Verder geeft de minister aan dat door personeel te trainen in het gebruik van motiverende gesprekstechnieken zij in staat worden gesteld gedetineerden te stimuleren om deze mogelijkheden tot gedragsverandering aan te grijpen. De leden van de VVD-fractie vragen of de minister hier de penitentiaire inrichtingsmedewerkers mee bedoelt. Kan de minister aangeven hoe deze zeer actieve bejegening van de medewerkers zich verhoudt tot de enorme beperking van het aantal medewerkers? In dit licht wijzen deze leden op de berichtgeving dat het gevangeniswezen ongeveer 700 banen verliest over een periode van twee jaar door bezuinigingen, waarna er nog één bewaker is op 24 gedetineerden1.

De leden van de VVD-fractie zijn het eens met de minister dat alle gedetineerden bij voorkeur tot aan veroordeling in eerste aanleg in het arrondissement geplaatst moeten worden waar zij voor de rechtbank moeten verschijnen, i.v.m. beschikbaarheid voor de rechtsgang, en na veroordeling in het arrondissement van terugkeer. Deze leden stemmen in met het geven van prioriteit aan de arrondissementale plaatsing van preventief gehechten. De minister geeft aan dat de ambitie is om tenminste 90% van de preventief gehechten te plaatsen in het arrondissement waar de zaak in eerste aanleg wordt behandeld. De leden van de VVD-fractie vragen de minister of hij kan aangeven op welk percentage de plaatsing momenteel ligt en op welke termijn de ambitie behaald dient te zijn.

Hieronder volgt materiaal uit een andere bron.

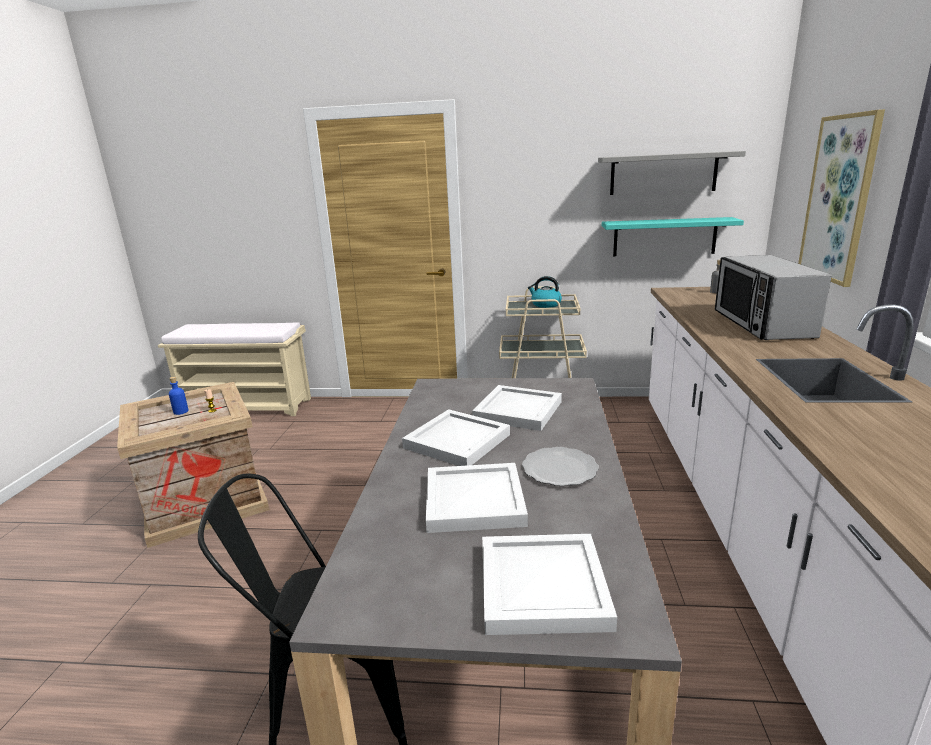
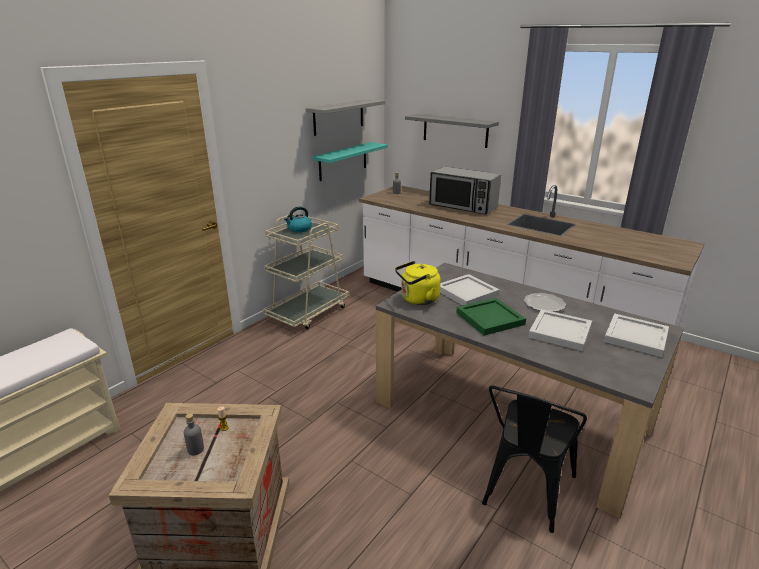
camera: 60 degrees left, 5 degrees up
blue bottle [169,377,189,415] -> grey bottle [184,413,204,455]
white tray [402,409,510,466] -> green tray [456,298,526,336]
picture [798,109,885,287] -> grey shelf [405,114,499,148]
none -> yellow kettle [395,261,441,305]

Verder vragen de leden van de VVD-fractie voor hoeveel van de kortgestraften feitelijk plaatsing in de eigen regio gerealiseerd kan worden. Deze leden vragen de minister of en zo ja, waarom voor deze groep gedetineerden het in stand houden van relaties geen argument meer is (in tegenstelling tot de langgestraften) om mensen in de eigen regio te plaatsen. De aan het woord zijnde leden hechten aan zoveel mogelijk plaatsing in de regio en vragen de minister wat er voor nodig is het ook daarheen te leiden.

Kan de minister de leden van de VVD-fractie tot slot aangeven in hoeveel gevallen plaatsing van langverblijvenden in de eigen regio niet haalbaar blijkt te zijn?

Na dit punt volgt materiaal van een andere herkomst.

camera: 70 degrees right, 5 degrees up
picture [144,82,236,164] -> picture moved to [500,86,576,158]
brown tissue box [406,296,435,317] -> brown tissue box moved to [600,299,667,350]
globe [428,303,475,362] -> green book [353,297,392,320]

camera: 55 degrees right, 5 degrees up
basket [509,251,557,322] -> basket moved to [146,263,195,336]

De uitgangspunten van DBM betekenen dat preventieven, kortverblijvenden en langverblijvenden op een verschillend niveau zullen worden beveiligd. De leden van de VVD-fractie willen benadrukken dat ook hier de veiligheid van de samenleving voorop dient te staan. De minister meldt dat voor de doelgroep preventief gehechten standaard een hoog beveiligingsniveau zal gelden. Voor het grootste deel van de kort- en langverblijvenden zal een minder hoog beveiligingsniveau volstaan. De leden van de VVD-fractie vragen of de minister hierbij knelpunten voorziet, mede in het licht van de regionale plaatsing. Zij zouden graag wat meer duidelijkheid ontvangen over de praktische uitvoering hiervan.

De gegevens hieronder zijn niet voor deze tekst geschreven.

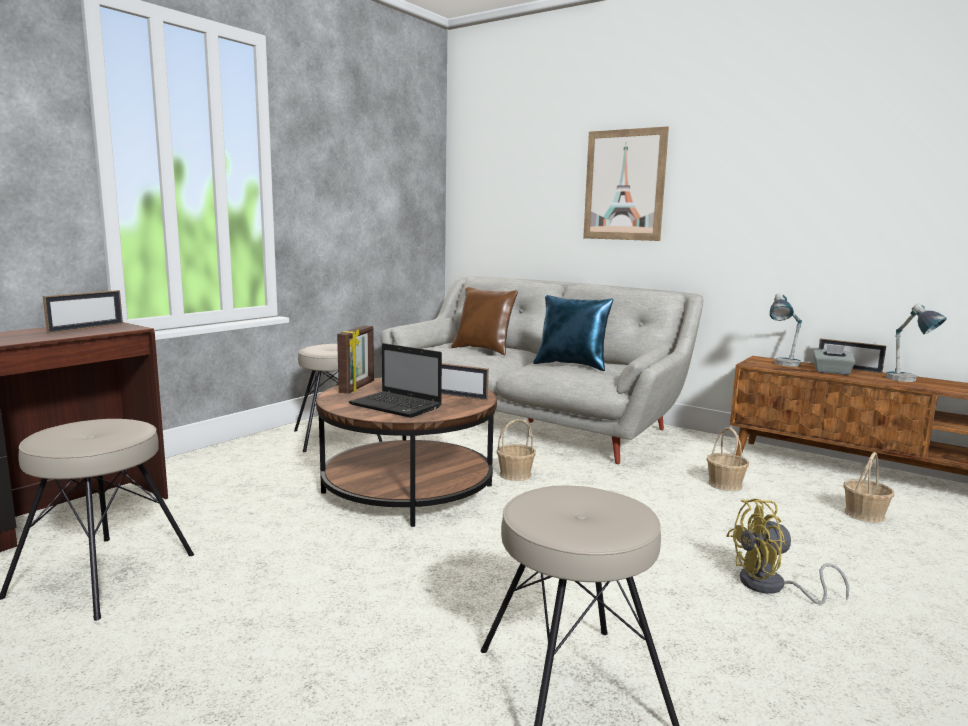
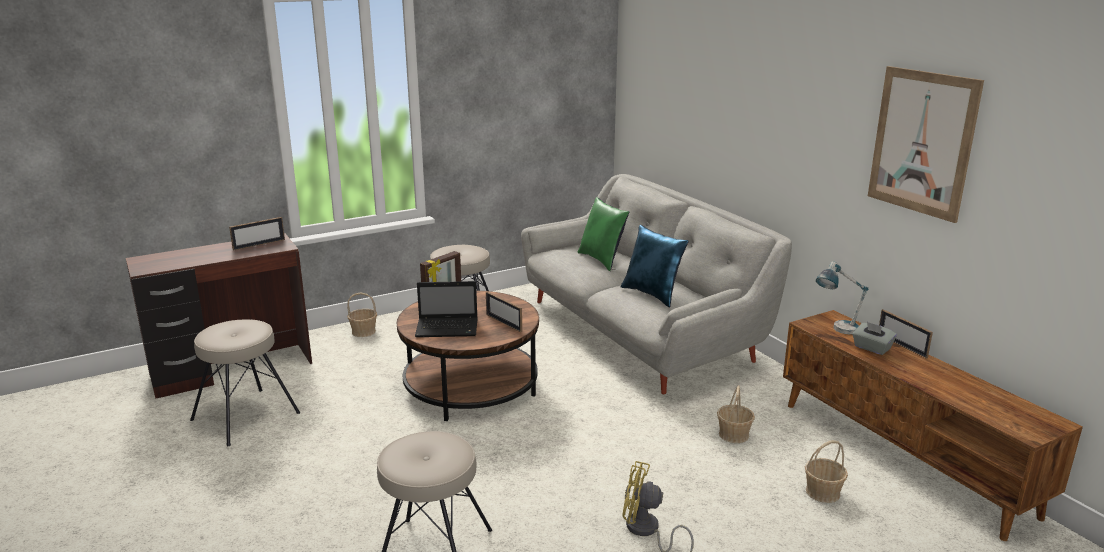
camera: 25 degrees right, 10 degrees up
laptop [349,343,442,418] -> laptop turned 60 degrees counterclockwise [415,281,478,337]
brown pillow [451,287,518,355] -> green pillow [577,197,629,271]
basket [497,419,536,481] -> basket moved to [347,292,377,337]
picture [583,126,669,241] -> picture moved to [868,66,984,223]
table lamp [886,304,947,382] -> none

Hoe zal voor de groep langgestraften worden bepaald welk beveiligingsniveau een gedetineerde nodig heeft? Is er sprake van dat men hier de RISc voor wil gaan gebruiken? Naar mening van de leden van de VVD-fractie is deze hier echter niet voor bedoeld. Hij brengt slechts criminogene factoren (gebieden waarop een persoon tekorten heeft waardoor hij een verhoogde kans op crimineel gedrag heeft) in beeld en zegt niets over veiligheidsrisico’s binnen detentie.

Tevens vragen de leden van de VVD-fractie de minister om meer duidelijkheid omtrent de mogelijkheden van sanctioneren in geval van ongewenst gedrag van kortverblijvenden. Dit gezien het feit dat sanctioneren en belonen van (on-)gewenst gedrag alleen binnen de groep langverblijvenden geëffectueerd zal kunnen worden omdat alleen daar gedifferentieerd wordt in beveiligingsniveau met daar aan gekoppelde vrijheden. Deze leden vragen de minister dan ook om opheldering op dit punt.

De minister geeft in het kader van beveiliging aan dat daar waar de beveiliging ondersteund kan worden door alternatieven, zoals moderne technologie en cameratoezicht, dit een positief effect zal hebben op de benodigde personele inzet. De leden van de VVD-fractie vragen de minister of hij kan aangeven hoeveel toepassing van deze alternatieven worden voorzien. Voorts vragen deze leden of de minister hiermee doelt op nog verdere bezuinigingen en of dit zal resulteren in nog verdere inkrimping van het personeel in inrichtingen (bovenop de eerder genoemde beperking). Is hij zich bewust van de effecten die zulke inkrimpingen zullen hebben op de beoogde verlening van individueel maatwerk door medewerkers?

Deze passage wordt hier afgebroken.